Unless it’s settled, jurors will be asked to decide if Fox News’s false claims were made despite the network knowing they were untrue, and to assess damages that could run as high as $1.6bn. Fox News, as a cable news outlet, cannot be stripped of a FCC broadcast license but could have to fend off shareholder complaints.

“If Fox’s reputation is damaged such that it loses money, management is going to be accountable to shareholders,” said the corporate governance expert Charles Elson. “But the difference between news and opinion is so clouded, it’s questionable how much damage a trial can do.”

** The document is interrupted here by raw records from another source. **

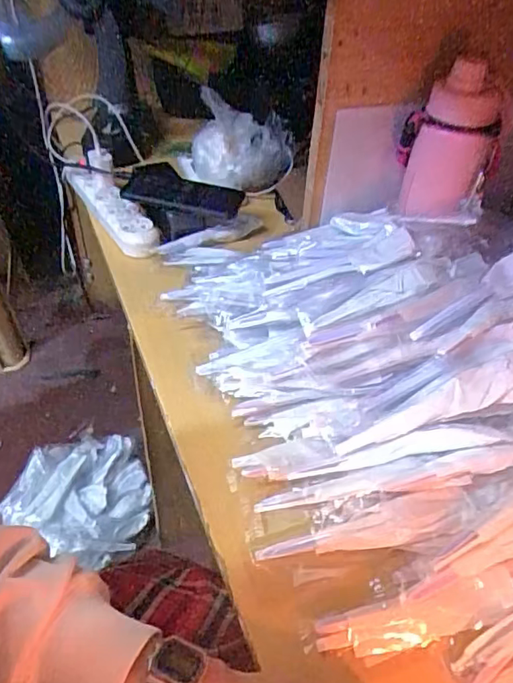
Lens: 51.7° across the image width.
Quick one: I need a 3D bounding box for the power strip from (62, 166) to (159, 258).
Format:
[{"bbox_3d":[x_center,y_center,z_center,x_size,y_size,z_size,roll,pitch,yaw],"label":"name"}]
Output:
[{"bbox_3d":[-0.212,-0.198,0.763,0.048,0.047,0.259,-22,49,-26],"label":"power strip"}]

David Folkenflik, author of Murdoch’s World: The Last of the Old Media Empires, reckons the reports of marital litigation from a previous relationship that have emerged about his ex-fiancee “would be troubling for any media magnate seeking a relatively smooth family control of his public companies and probably even more troubling for his adult children”.

Perhaps, though, the union just did not seem like a good mix. “Murdoch likes to have companionship, and who can blame him?” said Folkenflik. If this was the drama Succession, he added, “this would seem like a character with attributes you wouldn’t want inside the tent no matter how charming she might be.”